In [1]:
%pip install -qr https://raw.githubusercontent.com/anton-dergunov/hugging-face-deep-rl/main/requirements.txt

Note: you may need to restart the kernel to use updated packages.


In [2]:
import gymnasium as gym
from gymnasium.wrappers import RecordVideo
from stable_baselines3 import PPO
from stable_baselines3.common.env_util import make_vec_env
import torch
import cv2
from IPython.display import Video
import imageio
import os
import shutil

### Create Environment

In [3]:
# Create a vectorized environment (parallel environments)
# "CartPole-v1" is a simple classic control task
# n_envs=4 means we run 4 copies of the environment in parallel
vec_env = make_vec_env("CartPole-v1", n_envs=4)

### Define & Train PPO Agent

In [4]:
# Initialize PPO agent with Multi-Layer Perceptron policy
# verbose=1 shows training logs
model = PPO("MlpPolicy", vec_env, verbose=1)

# Train the agent for 25,000 timesteps
model.learn(total_timesteps=25000)

# Save the trained model
MODEL_PATH = "models/ppo_cartpole"
os.makedirs(os.path.dirname(MODEL_PATH), exist_ok=True)
model.save(MODEL_PATH)

Using cpu device
---------------------------------
| rollout/           |          |
|    ep_len_mean     | 20.2     |
|    ep_rew_mean     | 20.2     |
| time/              |          |
|    fps             | 21884    |
|    iterations      | 1        |
|    time_elapsed    | 0        |
|    total_timesteps | 8192     |
---------------------------------
-----------------------------------------
| rollout/                |             |
|    ep_len_mean          | 30.6        |
|    ep_rew_mean          | 30.6        |
| time/                   |             |
|    fps                  | 8109        |
|    iterations           | 2           |
|    time_elapsed         | 2           |
|    total_timesteps      | 16384       |
| train/                  |             |
|    approx_kl            | 0.014538579 |
|    clip_fraction        | 0.202       |
|    clip_range           | 0.2         |
|    entropy_loss         | -0.682      |
|    explained_variance   | 0.00233     |
|    learning

### Load Trained Model

In [5]:
# Delete current model from memory
del model

# Load the saved model
model = PPO.load(MODEL_PATH)

### Run Trained Agent

In [6]:
def record_cartpole_video(model, video_path, steps=1000):
    TEMP_VIDEOS = "temp_videos"

GIVEN MATERIAL —
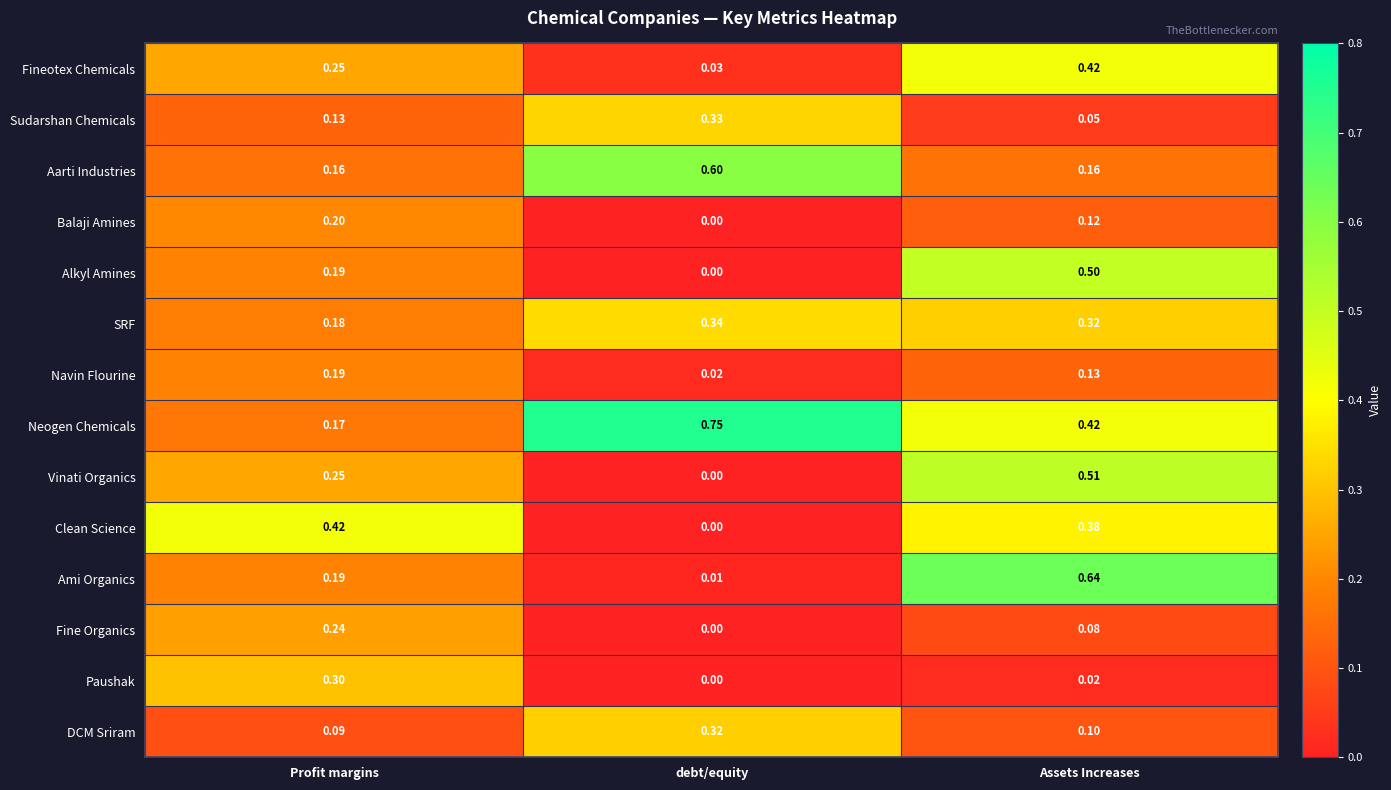

Is the value of Fineotex Chemicals at Profit margins greater than the value of Neogen Chemicals at Assets Increases?

No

WHAT TO WORK ON —
a - Answer these questions using the CartPole training notebook:
(i) How many copies of the environment run in parallel?
(ii) For how many timesteps is the agent trained?
(iii) What path is the trained model saved to?
b - Resume the CartPole training notebook from its last line.

SET OF ANSWERS —
a -
(i) 4
(ii) 25,000
(iii) "models/ppo_cartpole"

b -
    # Create env with video recording
    env = gym.make("CartPole-v1", render_mode="rgb_array")
    env = RecordVideo(env, video_folder=TEMP_VIDEOS, name_prefix="cartpole",
                      episode_trigger=lambda ep: True, disable_logger=True)

    frames = []
    obs, info = env.reset()
    episode, step = 0, 0

    for _ in range(steps):
        action, _ = model.predict(obs)
        obs, reward, terminated, truncated, info = env.step(action)
        frame = env.render()  # RGB frame

        # --- Overlay text (small, anti-aliased) ---
        cv2.putText(frame, f"Ep: {episode}", (10, 20),
                    cv2.FONT_HERSHEY_SIMPLEX, 0.5, (0, 0, 0), 1, cv2.LINE_AA)
        cv2.putText(frame, f"Step: {step}", (10, 40),
                    cv2.FONT_HERSHEY_SIMPLEX, 0.5, (0, 0, 0), 1, cv2.LINE_AA)

        frames.append(frame)
        step += 1

        if terminated or truncated:
            episode += 1
            step = 0
            obs, info = env.reset()

    env.close()

    # Save a single video file
    os.makedirs(os.path.dirname(video_path), exist_ok=True)
    imageio.mimsave(video_path, frames, fps=30, macro_block_size=None)
    print(f"Saved video to {video_path}")

    if os.path.exists(TEMP_VIDEOS):
        shutil.rmtree(TEMP_VIDEOS)

In [7]:
# Save to video
VIDEO_PATH = "videos/cartpole_demo.mp4"
os.makedirs(os.path.dirname(VIDEO_PATH), exist_ok=True)
record_cartpole_video(model, video_path=VIDEO_PATH, steps=1000)

  from pkg_resources import resource_stream, resource_exists


Saved video to videos/cartpole_demo.mp4


In [9]:
Video(VIDEO_PATH, embed=True)